The 16-Byte Rule: Unraveling the Performance Mystery of C# Structures
#csharp #benchmarkMany C# developers are familiar with the following statements. By default, when passing to or returning from a method, an instance of a value type is copied, while an instance of a reference type is passed by reference. This has led to a belief that utilizing structures may degrade the overall app performance, especially if the structure has a size greater than 16 bytes. The discussion about this is still ongoing. In this article, we will try to find the truth.
Disclaimer
The information from this article is а true only under specific conditions. I admit that the benchmark may yield different results on a machine with a different CPU or using different structures and classes. Always verify your code on your specific hardware and don’t rely solely on only articles from the internet. :)
Benchmark
The benchmark is very straightforward. It contains structures and classes with sizes ranging 4 to 160 bytes, incrementing by 4 bytes (int value).
public record struct Struct04(int Param);
// other structures
public record struct Struct160(
int Param1, int Param2, int Param3, int Param4,
int Param5, int Param6, int Param7, int Param8,
int Param9, int Param10, int Param11, int Param12,
int Param13, int Param14, int Param15, int Param16,
int Param17, int Param18, int Param19, int Param20,
int Param21, int Param22, int Param23, int Param24,
int Param25, int Param26, int Param27, int Param28,
int Param29, int Param30, int Param31, int Param32,
int Param33, int Param34, int Param35, int Param36,
int Param37, int Param38, int Param39, int Param40);
public record struct Class04(int Param);
// other classes
public record class Class160(
int Param1, int Param2, int Param3, int Param4,
int Param5, int Param6, int Param7, int Param8,
int Param9, int Param10, int Param11, int Param12,
int Param13, int Param14, int Param15, int Param16,
int Param17, int Param18, int Param19, int Param20,
int Param21, int Param22, int Param23, int Param24,
int Param25, int Param26, int Param27, int Param28,
int Param29, int Param30, int Param31, int Param32,
int Param33, int Param34, int Param35, int Param36,
int Param37, int Param38, int Param39, int Param40);
For each structure and class, there is an appropriate method that creates an instance from a single int
value.
// other methods
public static Struct20 GetStruct20(int value) => new(value, value, value, value, value);
// other methods
public static Class20 GetClass20(int value) => new(value, value, value, value, value);
// other methods
In the end, there are benchmark methods, each creating a list of structures or classes with a size of 1000.

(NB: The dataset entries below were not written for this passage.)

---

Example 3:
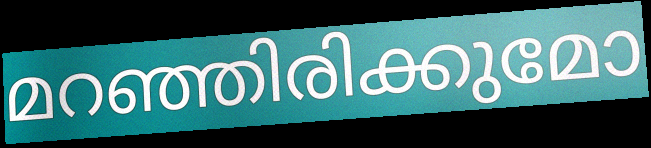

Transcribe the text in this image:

മറഞ്ഞിരിക്കുമോ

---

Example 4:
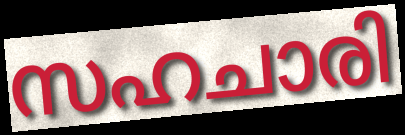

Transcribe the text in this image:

സഹചാരി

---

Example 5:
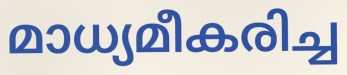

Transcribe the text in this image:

മാധ്യമീകരിച്ച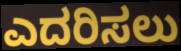
ಎದರಿಸಲು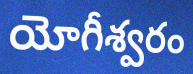
యోగీశ్వరం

public int Iterations { get; set; } = 1000;
private static void Add<T>(List<T> list, T value) => list.Add(value);
[Benchmark(Baseline = true)]
public List<Struct04> GetStruct4()
{
var list = new List<Struct04>(Iterations);
for (int i = 0; i < Iterations; i++) Add(list, GetStruct04(i));
return list;
}
// other benchmark methods
[Benchmark(Baseline = true)]
public List<Class04> GetClass4()
{
var list = new List<Class04>(Iterations);
for (int i = 0; i < Iterations; i++) Add(list, GetClass04(i));
return list;
}
// other benchmark methods
As usual, for benchmarking, I used the BenchmarkDotNet library. The whole code of the benchmark class can be found here.
Results
Time measurements
The plot indicates that structures yield better results when their size is 64 bytes or fewer.
If we take a closer look at the execution time for entities up to 64 bytes, we see, that using structures can be 40-70% faster than using classes.

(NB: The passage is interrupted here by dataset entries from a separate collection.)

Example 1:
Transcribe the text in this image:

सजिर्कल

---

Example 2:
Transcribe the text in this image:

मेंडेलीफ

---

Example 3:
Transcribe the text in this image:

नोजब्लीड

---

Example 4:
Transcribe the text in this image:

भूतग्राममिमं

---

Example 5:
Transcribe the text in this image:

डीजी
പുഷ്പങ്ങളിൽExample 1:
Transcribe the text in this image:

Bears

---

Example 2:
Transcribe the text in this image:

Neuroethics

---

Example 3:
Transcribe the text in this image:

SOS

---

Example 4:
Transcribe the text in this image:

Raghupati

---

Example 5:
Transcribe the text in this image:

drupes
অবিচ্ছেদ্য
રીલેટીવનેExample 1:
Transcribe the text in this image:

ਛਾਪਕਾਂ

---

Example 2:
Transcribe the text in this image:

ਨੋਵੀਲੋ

To understand why .NET behaves in this way, we need to examine the complied code. Let’s take a look at GetStruct64
and GetStruct128
methods, for example. At the screenshot below, we can observe that these methods are compiled to the same IL code. The only difference is in names.
It means that we have to delve deeper and examine the assembly code generated by the JIT compiler. Hopefully, BenchmarkDotNet provides such functionality.

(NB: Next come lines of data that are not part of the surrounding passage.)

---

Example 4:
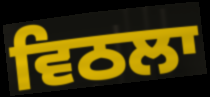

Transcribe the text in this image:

ਵਿਠਲਾ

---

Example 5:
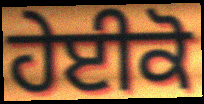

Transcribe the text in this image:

ਹੇਈਕੋ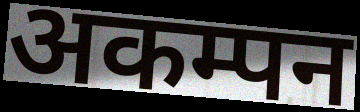
अकम्पन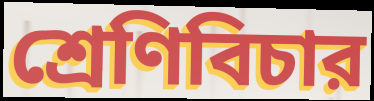
শ্রেণিবিচার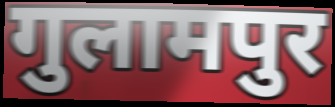
गुलामपुर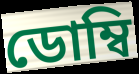
ডোম্বি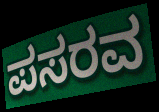
ಪಸರವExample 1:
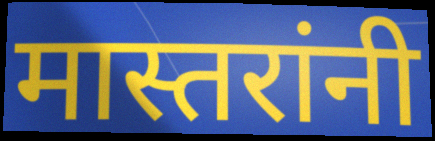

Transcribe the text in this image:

मास्तरांनी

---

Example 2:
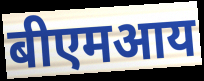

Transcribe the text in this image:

बीएमआय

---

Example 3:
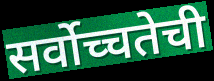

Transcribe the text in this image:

सर्वोच्चतेची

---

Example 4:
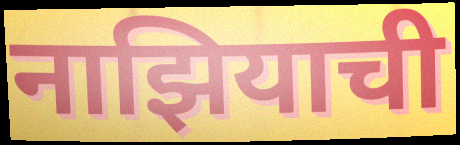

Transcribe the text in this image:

नाझियाची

Comparing both methods shows that there is no invocation of the GetStruct64(int value)
method. Instead, multiple mov
operations (mov
operation moves data between registers and memory) are present. These operations actually initialize Struct64
. But where is GetStruct64(int value)
? The JIT compiler optimized the code and replaced the method invocation by its body. This optimization is known as function or method inlining.
Another interesting observation is that there are no stack allocations for structures. The JIT compiler optimized the code in such a way that only registers are used, even for structures of 128 bytes or more (thanks to AVX 256-bit registers).
Memory measurements
The memory usage graph displays a smooth pattern without sudden spikes. It indicates that the difference in memory consumption between structures and classes remains constant. Thus, as the size of the entity increases, the use of structures becomes less advantageous in relative terms, but still advantageous. For structures with a size less or equal to 64 bytes, memory usage less from 27% to 87%.
Conclusion
This article proved, that utilizing structures not always degrades application performance. JIT compiler is smart enough to optimize the code during runtime, so structs may behave better than classes. Using structures up to 64 bytes more efficient in terms of both execution time and memory consumption.